加藤夏希さん(以下、加藤) そうですね。住宅地にあります。ただ栄えているかっていうと栄えているわけではないですね。スーパーも車で20~30分かかるので。
――加藤さんはデビューのきっかけが非常に変わっていて、芸能界に興味はなかったそうですね。
加藤 兄にゲームで勝ちたかったのがきっかけです(笑)。当時「首都高バトル」というレースゲームがあったんですけど、なかなか兄に勝てなくて。今みたいにSNSもないですし、お小遣いで攻略本を買うのも難しい。そんな時にゲームを作った会社「元気」がキャンペーンガールを募集していて「これに出ればゲームを作っている人に会える」と思ったのが最初のきっかけです。小学校5年生の時でした。
――後の加藤さんの芸能界での活躍を考えると“らしい”きっかけですよね。キャンペーンガールのオーディションではすごく年上に見られたとか。
加藤 見た目はそうですね。書類審査の時も写真は大人びていたので、オーディションの方も「秋田から呼ぼうよ」となったみたいです。
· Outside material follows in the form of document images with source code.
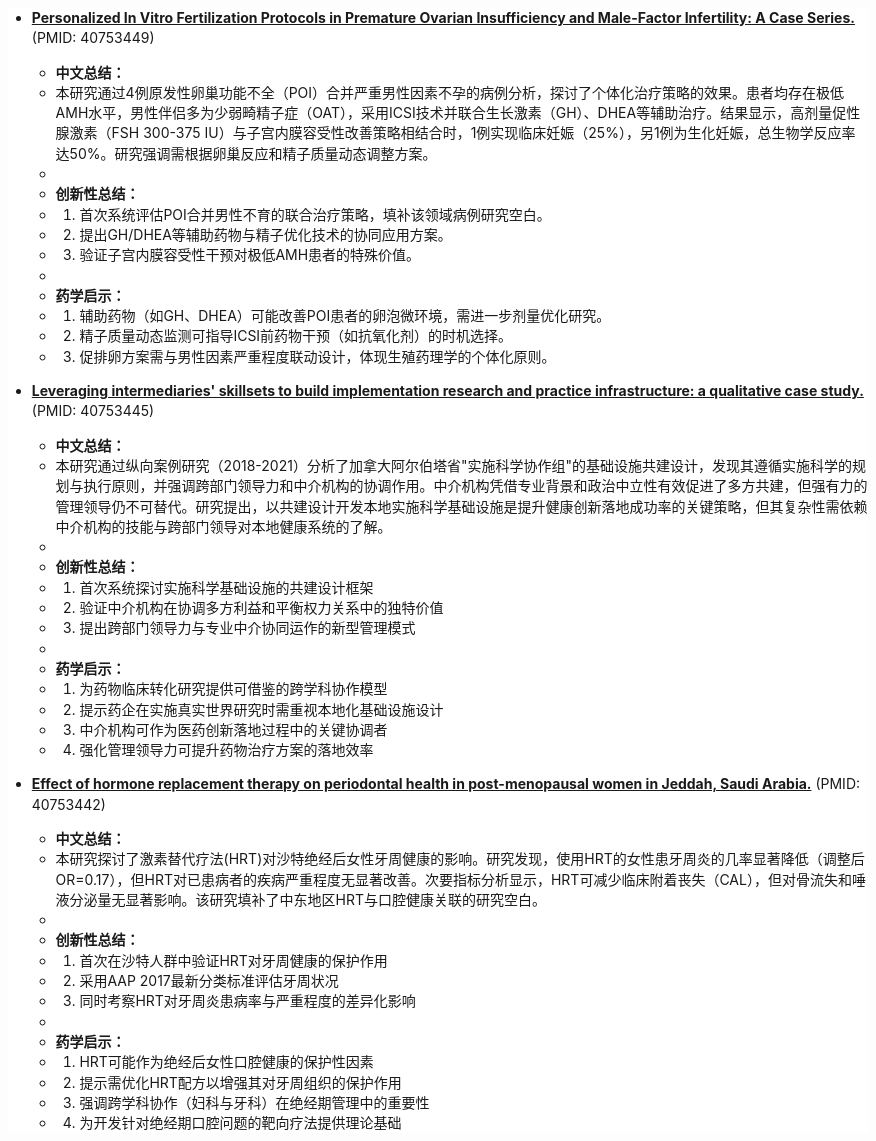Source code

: *   **[Personalized In Vitro Fertilization Protocols in Premature Ovarian Insufficiency and Male-Factor Infertility: A Case Series.](https://pubmed.ncbi.nlm.nih.gov/40753449/)** (PMID: 40753449)
    *   **中文总结：**
    *   本研究通过4例原发性卵巢功能不全（POI）合并严重男性因素不孕的病例分析，探讨了个体化治疗策略的效果。患者均存在极低AMH水平，男性伴侣多为少弱畸精子症（OAT），采用ICSI技术并联合生长激素（GH）、DHEA等辅助治疗。结果显示，高剂量促性腺激素（FSH 300-375 IU）与子宫内膜容受性改善策略相结合时，1例实现临床妊娠（25%），另1例为生化妊娠，总生物学反应率达50%。研究强调需根据卵巢反应和精子质量动态调整方案。
    *   
    *   **创新性总结：**
    *   1. 首次系统评估POI合并男性不育的联合治疗策略，填补该领域病例研究空白。
    *   2. 提出GH/DHEA等辅助药物与精子优化技术的协同应用方案。
    *   3. 验证子宫内膜容受性干预对极低AMH患者的特殊价值。
    *   
    *   **药学启示：**
    *   1. 辅助药物（如GH、DHEA）可能改善POI患者的卵泡微环境，需进一步剂量优化研究。
    *   2. 精子质量动态监测可指导ICSI前药物干预（如抗氧化剂）的时机选择。
    *   3. 促排卵方案需与男性因素严重程度联动设计，体现生殖药理学的个体化原则。

*   **[Leveraging intermediaries' skillsets to build implementation research and practice infrastructure: a qualitative case study.](https://pubmed.ncbi.nlm.nih.gov/40753445/)** (PMID: 40753445)
    *   **中文总结：**
    *   本研究通过纵向案例研究（2018-2021）分析了加拿大阿尔伯塔省"实施科学协作组"的基础设施共建设计，发现其遵循实施科学的规划与执行原则，并强调跨部门领导力和中介机构的协调作用。中介机构凭借专业背景和政治中立性有效促进了多方共建，但强有力的管理领导仍不可替代。研究提出，以共建设计开发本地实施科学基础设施是提升健康创新落地成功率的关键策略，但其复杂性需依赖中介机构的技能与跨部门领导对本地健康系统的了解。
    *   
    *   **创新性总结：**
    *   1. 首次系统探讨实施科学基础设施的共建设计框架
    *   2. 验证中介机构在协调多方利益和平衡权力关系中的独特价值
    *   3. 提出跨部门领导力与专业中介协同运作的新型管理模式
    *   
    *   **药学启示：**
    *   1. 为药物临床转化研究提供可借鉴的跨学科协作模型
    *   2. 提示药企在实施真实世界研究时需重视本地化基础设施设计
    *   3. 中介机构可作为医药创新落地过程中的关键协调者
    *   4. 强化管理领导力可提升药物治疗方案的落地效率

*   **[Effect of hormone replacement therapy on periodontal health in post-menopausal women in Jeddah, Saudi Arabia.](https://pubmed.ncbi.nlm.nih.gov/40753442/)** (PMID: 40753442)
    *   **中文总结：**
    *   本研究探讨了激素替代疗法(HRT)对沙特绝经后女性牙周健康的影响。研究发现，使用HRT的女性患牙周炎的几率显著降低（调整后OR=0.17），但HRT对已患病者的疾病严重程度无显著改善。次要指标分析显示，HRT可减少临床附着丧失（CAL），但对骨流失和唾液分泌量无显著影响。该研究填补了中东地区HRT与口腔健康关联的研究空白。
    *   
    *   **创新性总结：**
    *   1. 首次在沙特人群中验证HRT对牙周健康的保护作用
    *   2. 采用AAP 2017最新分类标准评估牙周状况
    *   3. 同时考察HRT对牙周炎患病率与严重程度的差异化影响
    *   
    *   **药学启示：**
    *   1. HRT可能作为绝经后女性口腔健康的保护性因素
    *   2. 提示需优化HRT配方以增强其对牙周组织的保护作用
    *   3. 强调跨学科协作（妇科与牙科）在绝经期管理中的重要性
    *   4. 为开发针对绝经期口腔问题的靶向疗法提供理论基础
オーディションはもともと東京ゲームショウでラウンドガールみたいな華やかなグループを作りたいというものだったようで、水着審査があったんです。周りの皆さんはグラマラスな方ばかりで、しかも日本人もほぼいないぐらい外国の方が多くて。その中で、私はゼッケンのついたスクール水着で参加してました(笑)。
――スクール水着で入ってきたら、審査員の人もざわざわしませんか?
加藤 「ええっ」って驚いてましたね。「えっ、君いくつ?」って。
――そこで初めて年齢確認なんですか。
加藤 そうなんですよ。後から聞いたら書類審査で実は1回落ちてたらしいんですよ。秋田と遠方だし、年齢が若すぎるから来れないよねって。ただ、審査員の中に後に所属することになる事務所のスタッフの方が入っていて、いい子がいればスカウトしようと思っていたみたいなんです。そのスタッフの方が、私の資料を合格の方にすっと忍び込ませて入れてくれたみたいで(笑)。結果、オーディションでグランプリをいただきました。
ただ小学生なので東京ゲームショウで水着を着るのは難しいとなって、準グランプリを急遽作って、その子たちがゲームショウで水着を着る担当になりました。